Le sentiment du sublime, au contraire, est le sentiment d'une tension, d'un mouvement qui nous
dépasse, bouleverse l'ordinaire et nous entraîne en son fond. Il s'exprime par exemple dans ce
passage de Tropique du Cancer de Henry Miller. Le narrateur a trouvé un billet pour un concert, il
s'y rend, la musique commence :
« Mon esprit est étrangement alerte ; c'est comme si mon crâne contenait des milliers de miroirs.

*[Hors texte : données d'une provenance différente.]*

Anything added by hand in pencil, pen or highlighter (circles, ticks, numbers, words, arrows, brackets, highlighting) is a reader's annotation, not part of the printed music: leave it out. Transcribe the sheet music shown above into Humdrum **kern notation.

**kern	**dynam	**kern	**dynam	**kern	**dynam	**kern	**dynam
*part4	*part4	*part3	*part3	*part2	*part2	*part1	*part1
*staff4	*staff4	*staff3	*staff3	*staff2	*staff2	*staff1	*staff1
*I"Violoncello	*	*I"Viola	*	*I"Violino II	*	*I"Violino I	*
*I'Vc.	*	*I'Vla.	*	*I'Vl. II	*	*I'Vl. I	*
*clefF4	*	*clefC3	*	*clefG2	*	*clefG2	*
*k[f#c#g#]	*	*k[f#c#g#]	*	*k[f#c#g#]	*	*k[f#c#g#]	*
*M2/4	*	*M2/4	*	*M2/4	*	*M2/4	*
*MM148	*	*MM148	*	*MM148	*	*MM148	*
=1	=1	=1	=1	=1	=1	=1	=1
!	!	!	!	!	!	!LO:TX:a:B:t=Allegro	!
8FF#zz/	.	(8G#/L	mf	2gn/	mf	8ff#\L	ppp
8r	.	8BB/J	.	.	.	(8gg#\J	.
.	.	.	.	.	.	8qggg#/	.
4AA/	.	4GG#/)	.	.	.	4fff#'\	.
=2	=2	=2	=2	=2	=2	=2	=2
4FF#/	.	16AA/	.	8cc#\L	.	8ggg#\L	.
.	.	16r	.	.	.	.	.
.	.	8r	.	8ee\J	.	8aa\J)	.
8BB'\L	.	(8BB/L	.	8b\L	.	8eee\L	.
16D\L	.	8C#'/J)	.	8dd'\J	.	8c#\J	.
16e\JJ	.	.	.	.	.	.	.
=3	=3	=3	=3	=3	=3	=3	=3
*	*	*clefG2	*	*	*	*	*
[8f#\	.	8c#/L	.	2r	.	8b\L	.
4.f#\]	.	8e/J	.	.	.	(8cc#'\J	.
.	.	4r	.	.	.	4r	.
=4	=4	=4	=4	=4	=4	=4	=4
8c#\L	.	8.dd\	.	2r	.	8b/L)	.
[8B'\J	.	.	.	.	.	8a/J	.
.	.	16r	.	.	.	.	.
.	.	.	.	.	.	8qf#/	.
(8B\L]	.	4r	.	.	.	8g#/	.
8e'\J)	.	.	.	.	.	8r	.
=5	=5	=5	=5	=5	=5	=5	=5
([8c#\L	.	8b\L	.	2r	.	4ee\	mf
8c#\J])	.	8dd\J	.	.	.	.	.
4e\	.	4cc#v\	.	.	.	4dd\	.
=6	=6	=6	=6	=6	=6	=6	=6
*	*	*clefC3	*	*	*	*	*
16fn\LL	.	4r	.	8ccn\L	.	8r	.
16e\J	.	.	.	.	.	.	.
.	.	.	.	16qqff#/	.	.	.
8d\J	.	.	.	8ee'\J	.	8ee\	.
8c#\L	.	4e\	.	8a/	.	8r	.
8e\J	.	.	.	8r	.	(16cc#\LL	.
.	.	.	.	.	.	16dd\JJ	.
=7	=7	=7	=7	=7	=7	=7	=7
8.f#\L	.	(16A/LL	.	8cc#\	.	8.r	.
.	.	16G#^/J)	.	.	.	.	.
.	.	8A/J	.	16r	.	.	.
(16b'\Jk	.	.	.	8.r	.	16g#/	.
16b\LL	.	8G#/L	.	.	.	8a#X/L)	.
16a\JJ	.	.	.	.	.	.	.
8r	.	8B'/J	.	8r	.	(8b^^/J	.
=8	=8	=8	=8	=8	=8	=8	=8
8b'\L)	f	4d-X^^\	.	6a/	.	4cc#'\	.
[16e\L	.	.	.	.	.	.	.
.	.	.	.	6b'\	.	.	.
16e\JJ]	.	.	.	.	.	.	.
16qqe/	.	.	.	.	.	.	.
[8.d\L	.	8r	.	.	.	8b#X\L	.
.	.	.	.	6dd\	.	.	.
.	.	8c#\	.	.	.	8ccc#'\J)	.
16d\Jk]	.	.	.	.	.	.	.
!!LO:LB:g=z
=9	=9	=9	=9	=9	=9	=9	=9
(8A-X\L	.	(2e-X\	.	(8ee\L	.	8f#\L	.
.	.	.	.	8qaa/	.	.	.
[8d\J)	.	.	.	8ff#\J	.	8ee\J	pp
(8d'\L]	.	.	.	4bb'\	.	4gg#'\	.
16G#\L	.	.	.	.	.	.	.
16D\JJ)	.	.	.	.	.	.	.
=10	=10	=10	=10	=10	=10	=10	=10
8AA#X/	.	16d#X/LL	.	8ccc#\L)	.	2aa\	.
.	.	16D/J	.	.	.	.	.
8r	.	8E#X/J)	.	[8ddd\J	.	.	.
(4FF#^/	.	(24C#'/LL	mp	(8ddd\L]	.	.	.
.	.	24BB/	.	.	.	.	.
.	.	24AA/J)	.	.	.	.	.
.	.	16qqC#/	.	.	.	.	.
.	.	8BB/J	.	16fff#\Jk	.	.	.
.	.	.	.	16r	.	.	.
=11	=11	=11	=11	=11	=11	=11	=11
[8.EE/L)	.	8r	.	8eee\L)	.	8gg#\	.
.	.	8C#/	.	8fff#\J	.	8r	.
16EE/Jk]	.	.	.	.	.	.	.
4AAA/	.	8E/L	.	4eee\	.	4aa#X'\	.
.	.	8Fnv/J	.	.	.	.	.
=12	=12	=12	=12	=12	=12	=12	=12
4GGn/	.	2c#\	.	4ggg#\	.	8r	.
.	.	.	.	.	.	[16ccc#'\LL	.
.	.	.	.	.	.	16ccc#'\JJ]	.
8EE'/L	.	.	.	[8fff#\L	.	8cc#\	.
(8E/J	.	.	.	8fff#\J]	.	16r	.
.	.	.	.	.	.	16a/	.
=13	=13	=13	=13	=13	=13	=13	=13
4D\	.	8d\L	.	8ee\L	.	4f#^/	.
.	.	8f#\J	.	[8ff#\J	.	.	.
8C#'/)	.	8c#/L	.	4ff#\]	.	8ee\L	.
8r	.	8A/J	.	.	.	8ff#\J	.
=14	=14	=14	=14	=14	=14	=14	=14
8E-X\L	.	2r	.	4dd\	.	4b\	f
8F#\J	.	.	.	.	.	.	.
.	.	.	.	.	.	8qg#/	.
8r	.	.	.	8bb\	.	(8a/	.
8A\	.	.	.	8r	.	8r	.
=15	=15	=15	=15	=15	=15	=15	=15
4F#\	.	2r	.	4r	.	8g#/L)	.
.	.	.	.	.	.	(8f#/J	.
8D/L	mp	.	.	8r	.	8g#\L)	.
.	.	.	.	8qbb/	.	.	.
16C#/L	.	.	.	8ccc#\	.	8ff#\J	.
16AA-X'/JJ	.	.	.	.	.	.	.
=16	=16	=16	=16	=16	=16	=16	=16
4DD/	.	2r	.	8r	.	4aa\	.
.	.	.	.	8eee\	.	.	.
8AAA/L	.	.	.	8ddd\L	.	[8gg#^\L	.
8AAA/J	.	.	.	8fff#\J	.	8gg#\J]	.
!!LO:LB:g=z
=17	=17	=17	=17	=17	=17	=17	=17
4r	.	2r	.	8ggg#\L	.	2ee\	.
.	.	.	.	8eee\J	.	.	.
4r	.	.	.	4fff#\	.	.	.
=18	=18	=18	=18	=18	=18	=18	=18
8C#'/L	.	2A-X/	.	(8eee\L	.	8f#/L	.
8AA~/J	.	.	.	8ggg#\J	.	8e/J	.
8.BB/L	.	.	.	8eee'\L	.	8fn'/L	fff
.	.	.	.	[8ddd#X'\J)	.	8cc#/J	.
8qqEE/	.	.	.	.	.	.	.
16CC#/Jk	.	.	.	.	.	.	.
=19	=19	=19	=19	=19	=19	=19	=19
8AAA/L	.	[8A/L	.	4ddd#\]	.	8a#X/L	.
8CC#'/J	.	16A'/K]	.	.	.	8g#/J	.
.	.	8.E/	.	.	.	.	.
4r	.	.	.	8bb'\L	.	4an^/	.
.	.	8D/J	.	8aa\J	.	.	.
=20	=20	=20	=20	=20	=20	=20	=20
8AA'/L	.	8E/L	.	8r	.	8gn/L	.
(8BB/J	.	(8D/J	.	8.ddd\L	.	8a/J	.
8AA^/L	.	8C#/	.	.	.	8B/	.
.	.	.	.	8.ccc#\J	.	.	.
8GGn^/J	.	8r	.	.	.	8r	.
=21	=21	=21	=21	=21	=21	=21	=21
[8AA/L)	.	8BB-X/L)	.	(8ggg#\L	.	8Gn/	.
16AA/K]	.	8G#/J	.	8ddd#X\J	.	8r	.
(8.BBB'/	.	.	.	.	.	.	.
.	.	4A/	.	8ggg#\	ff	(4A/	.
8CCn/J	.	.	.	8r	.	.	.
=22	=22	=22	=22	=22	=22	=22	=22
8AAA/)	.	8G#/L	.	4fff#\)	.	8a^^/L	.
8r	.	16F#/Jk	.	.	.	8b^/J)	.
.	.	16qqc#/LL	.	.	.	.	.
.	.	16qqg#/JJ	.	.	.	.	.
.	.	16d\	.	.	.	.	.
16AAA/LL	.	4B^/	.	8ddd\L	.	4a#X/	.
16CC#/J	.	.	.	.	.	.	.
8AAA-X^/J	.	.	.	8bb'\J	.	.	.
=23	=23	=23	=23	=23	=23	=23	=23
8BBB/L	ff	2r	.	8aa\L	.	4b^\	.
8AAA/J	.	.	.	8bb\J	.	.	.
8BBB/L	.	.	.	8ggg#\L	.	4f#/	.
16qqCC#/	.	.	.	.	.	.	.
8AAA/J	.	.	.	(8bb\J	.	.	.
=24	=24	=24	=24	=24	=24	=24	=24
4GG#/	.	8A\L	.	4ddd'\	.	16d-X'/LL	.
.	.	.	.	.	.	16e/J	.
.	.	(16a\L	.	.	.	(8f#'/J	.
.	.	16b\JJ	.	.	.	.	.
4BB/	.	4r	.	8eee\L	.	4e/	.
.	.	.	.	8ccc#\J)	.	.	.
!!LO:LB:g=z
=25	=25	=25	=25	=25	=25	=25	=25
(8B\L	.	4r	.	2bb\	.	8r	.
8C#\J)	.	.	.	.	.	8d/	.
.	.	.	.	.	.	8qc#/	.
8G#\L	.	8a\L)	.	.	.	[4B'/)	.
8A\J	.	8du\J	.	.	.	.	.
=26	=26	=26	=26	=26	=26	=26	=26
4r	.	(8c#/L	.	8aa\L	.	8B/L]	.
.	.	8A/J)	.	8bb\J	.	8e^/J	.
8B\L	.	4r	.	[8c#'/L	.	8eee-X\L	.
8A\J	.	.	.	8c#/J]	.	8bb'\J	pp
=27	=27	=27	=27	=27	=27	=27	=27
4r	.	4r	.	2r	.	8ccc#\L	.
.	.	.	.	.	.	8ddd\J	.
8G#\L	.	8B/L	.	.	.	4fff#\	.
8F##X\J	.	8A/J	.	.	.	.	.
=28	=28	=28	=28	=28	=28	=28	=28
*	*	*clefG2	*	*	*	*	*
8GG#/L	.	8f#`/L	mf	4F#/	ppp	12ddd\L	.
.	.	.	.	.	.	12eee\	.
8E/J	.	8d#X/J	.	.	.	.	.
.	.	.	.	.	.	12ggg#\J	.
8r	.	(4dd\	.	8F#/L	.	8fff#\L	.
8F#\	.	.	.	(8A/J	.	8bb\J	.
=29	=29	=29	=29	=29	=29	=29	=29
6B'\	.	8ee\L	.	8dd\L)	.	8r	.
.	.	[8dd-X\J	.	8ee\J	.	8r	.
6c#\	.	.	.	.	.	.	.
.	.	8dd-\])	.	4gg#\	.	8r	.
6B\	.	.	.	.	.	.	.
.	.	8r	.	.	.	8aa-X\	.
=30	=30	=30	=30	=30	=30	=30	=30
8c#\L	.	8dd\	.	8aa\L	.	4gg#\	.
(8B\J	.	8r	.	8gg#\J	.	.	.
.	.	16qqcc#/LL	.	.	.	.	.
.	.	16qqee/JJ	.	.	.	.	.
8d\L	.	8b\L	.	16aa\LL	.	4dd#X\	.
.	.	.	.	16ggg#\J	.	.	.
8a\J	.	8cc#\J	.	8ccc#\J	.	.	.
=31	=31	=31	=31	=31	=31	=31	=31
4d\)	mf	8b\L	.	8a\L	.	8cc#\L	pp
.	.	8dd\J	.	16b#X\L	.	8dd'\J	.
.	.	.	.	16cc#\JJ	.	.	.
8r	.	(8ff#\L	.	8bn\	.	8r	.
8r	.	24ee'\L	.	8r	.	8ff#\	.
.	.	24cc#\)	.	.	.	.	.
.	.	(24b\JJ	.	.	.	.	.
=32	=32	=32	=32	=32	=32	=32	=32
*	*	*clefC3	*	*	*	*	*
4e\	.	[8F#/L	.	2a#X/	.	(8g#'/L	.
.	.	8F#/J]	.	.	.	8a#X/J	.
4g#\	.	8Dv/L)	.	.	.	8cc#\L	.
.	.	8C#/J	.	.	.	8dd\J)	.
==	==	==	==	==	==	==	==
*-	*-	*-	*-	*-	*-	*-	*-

Mes nerfs sont tendus, vibrants ; les notes sont comme des boules de verre qui danseraient sur des
milliers de jets d'eau. Je n'ai jamais été à un concert auparavant avec le ventre si creux. Rien ne
m'échappe, pas même la chute de la plus petite épingle. C'est comme si je n'avais pas de vêtements,
comme si chaque pore de mon corps était une fenêtre, et toutes ces fenêtres ouvertes, et la lumière
m'inondant les tripes. Je peux sentir la courbe de la lumière sous la voûte de mes côtes, et mes côtes
sont suspendues au-dessus d'une nef creuse qui frémit de tous les échos. Combien de temps cela
dure, je n'en sais rien ; j'ai perdu tout sentiment du temps et de l'espace. Après ce qui me paraît une
éternité, vient un intervalle de semi-conscience, équilibré par un tel calme que je sens un grand lac en
moi, un lac à l'éclat irisé, froid comme de la gelée. Et, au-dessus de ce lac, s'élevant en grands cercles
tournoyants, voici qu'émergent de grands vols d'oiseaux, d'immenses oiseaux migrateurs aux
longues pattes fragiles et au plumage éclatant. Vol après vol, ils s'essorent de la surface lisse et froide
du lac, passent sous mes clavicules, vont se perdre dans le blanc océan de l'espace. Puis, lentement,
très lentement, comme si quelque vieille femme en bonnet blanc faisait le tour de mon corps,
lentement les fenêtres se ferment et mes organes reprennent leur place. Soudain les lumières se
rallument brutalement, et l'homme dans la loge blanche que j'avais pris pour un officier turc se
trouve être une femme avec un pot de fleurs sur la tête.» (éd. folio, p.120)
La jouissance esthétique ne relève pas seulement du sentiment du beau ou du sentiment du sublime,
mais ces deux états permettent de préciser ce que peut être la jouissance esthétique.
La jouissance esthétique diffère du plaisir de l'agréable.
La distinction entre le beau et l’agréable
Le plaisir de l'agréable est purement subjectif et très localisé. Si j'aime la glace à la noix de coco, je
n'en veux pas à l'autre s'il ne partage pas mon plaisir, et d'autre part ce plaisir ne concerne que le
sens du goût. En revanche, si j'ai éprouvé un plaisir esthétique au contact d'une œuvre, je veux que
les autres partagent ce plaisir (c'est la raison pour laquelle nous employons des expressions
impératives : « tu dois aller voir ce film », « il faut absolument que tu lises ce livre », etc.), et cette
jouissance esthétique, je l'ai éprouvé dans mon être tout entier.
Ne pas avoir éprouvé cette jouissance esthétique, ce serait ainsi manquer réellement quelque chose
d'essentiel. Mais cela pose le problème de savoir comment rendre possible cette jouissance
esthétique, et nous revenons alors au niveau des conditions sociales d'apprentissage de la
perception : c'est seulement en étant exposé aux œuvres, et en étant conduit par d'autres à la
découverte de ces œuvres, que l'individu peut parvenir à ressentir cette jouissance esthétique.